In Uganda, Dr. Sabrina Kitaka, a paediatrician who also advises the government on Covid-19 vaccination, said many children with underlying conditions — sickle cell disease, diabetes, advanced HIV disease — have had complications from Covid-19. She has lost young patients who would have been eligible for Paxlovid, which is approved in the United States for children 12 and older who weigh at least 40 kilograms, or about 88 pounds.
"Paxlovid will be the game changer," Kitaka said. That is especially true "for patients who become critically ill and end up in the ICU," she added.
In the Dominican Republic, Pfizer is fighting a petition for the government to compel the company to share its patents for Paxlovid with generic makers. Similar petitions have been filed in Colombia, Chile and Peru.
"Both Merck and Pfizer have reserved for themselves all the high-income countries and virtually all of the upper-middle-income countries and even some lower-middle-income countries," said Brook Baker, a law professor at Northeastern University who has submitted a legal brief in support of the Dominican Republic petition.

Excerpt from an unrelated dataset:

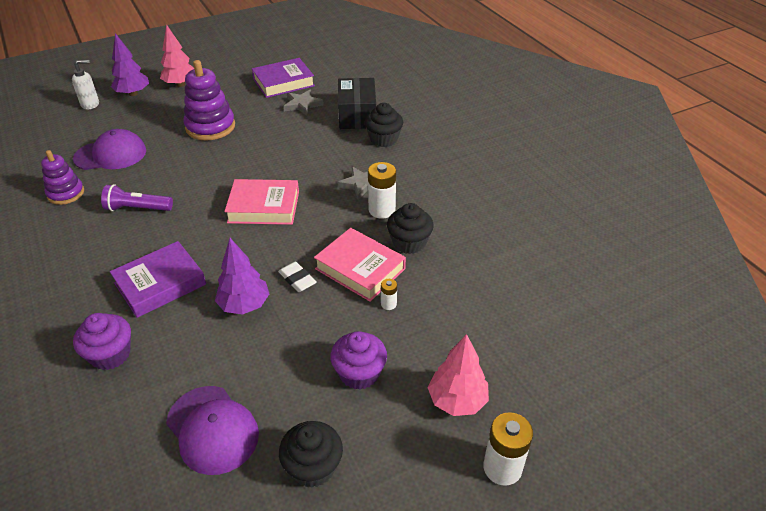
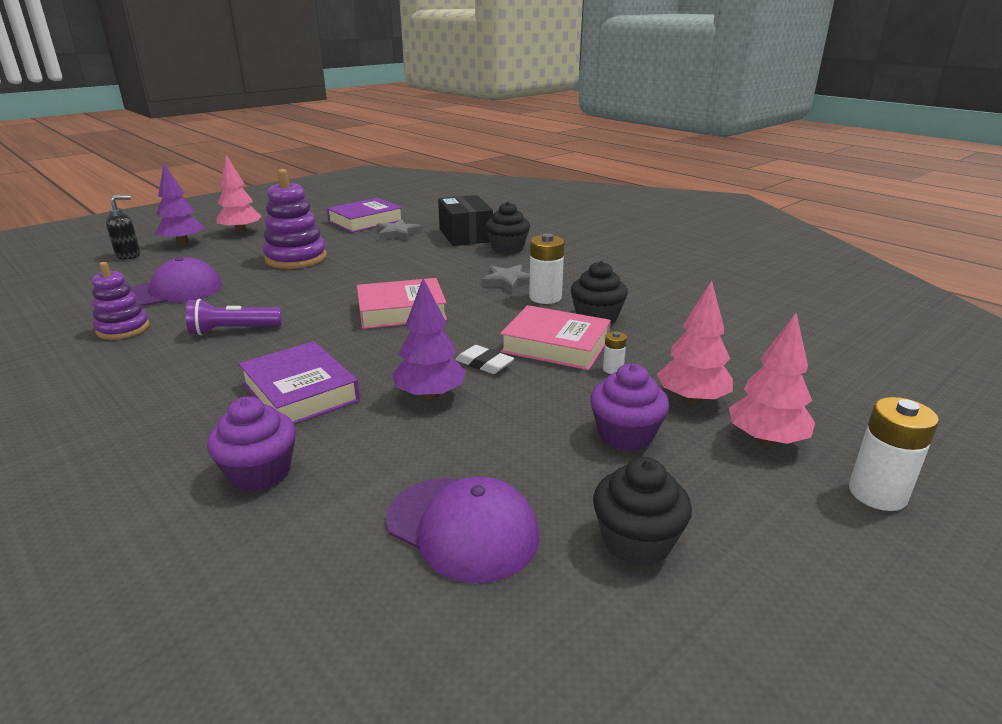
camera: 15 degrees left, 15 degrees down
white soap dispenser [72,60,99,109] -> black soap dispenser [106,195,140,260]
purple book [110,241,206,318] -> purple book turned 75 degrees counterclockwise [239,341,360,424]
none -> pink tree [657,281,733,405]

In Brazil, regulators have authorized both Paxlovid and molnupiravir. The country and Pfizer are negotiating a purchase agreement so Paxlovid can be offered for free through Brazil's public health system.
But a quarter of Brazilians have private insurance and may already have access to the drug, said Felipe Carvalho, coordinator of the Doctors Without Borders Access Campaign in Latin America.
"We have a world divided between treatment for the rich and treatment for the poor, still today," Carvalho said, adding, "We are still struggling 20 years, 30 years after the HIV-AIDS crisis to convince companies to do the right thing."
In 2003, after he sent top government health experts, including Dr. Anthony Fauci, to Africa, Bush created PEPFAR, the President's Emergency Plan for Aids Relief, which supports clinics, medical personnel and community health workers.
Dr. Deborah L. Birx, who ran PEPFAR for seven years and also served as President Donald Trump's coronavirus response coordinator, said that Covid vaccination campaigns relied on the programme's infrastructure and networks and that a "test to treat" effort could, too. Delivering drugs in Africa can be easier than in the rural United States, she said.
"Unlike the United States," Birx said, "we have shown that we can deliver drugs to the far end of the road, no matter where people live."
Leaders of the ACT Accelerator consortium are eager to get started. They have plans to expand rapid testing in 20 "priority countries," mostly in Africa, and to run pilot "test to treat" programmes in 10 nations. But both initiatives are in limbo because of a lack of money and a separate reason that officials find even more troubling: a sense of pandemic fatigue in nations whose leaders have other pressing priorities.
"We have never been more ready to roll out global testing and treatment for any disease than we are for Covid right now," said Rodriguez, who runs the consortium's testing arm. But the halting pace saddens him: "It's painful. It's really painful."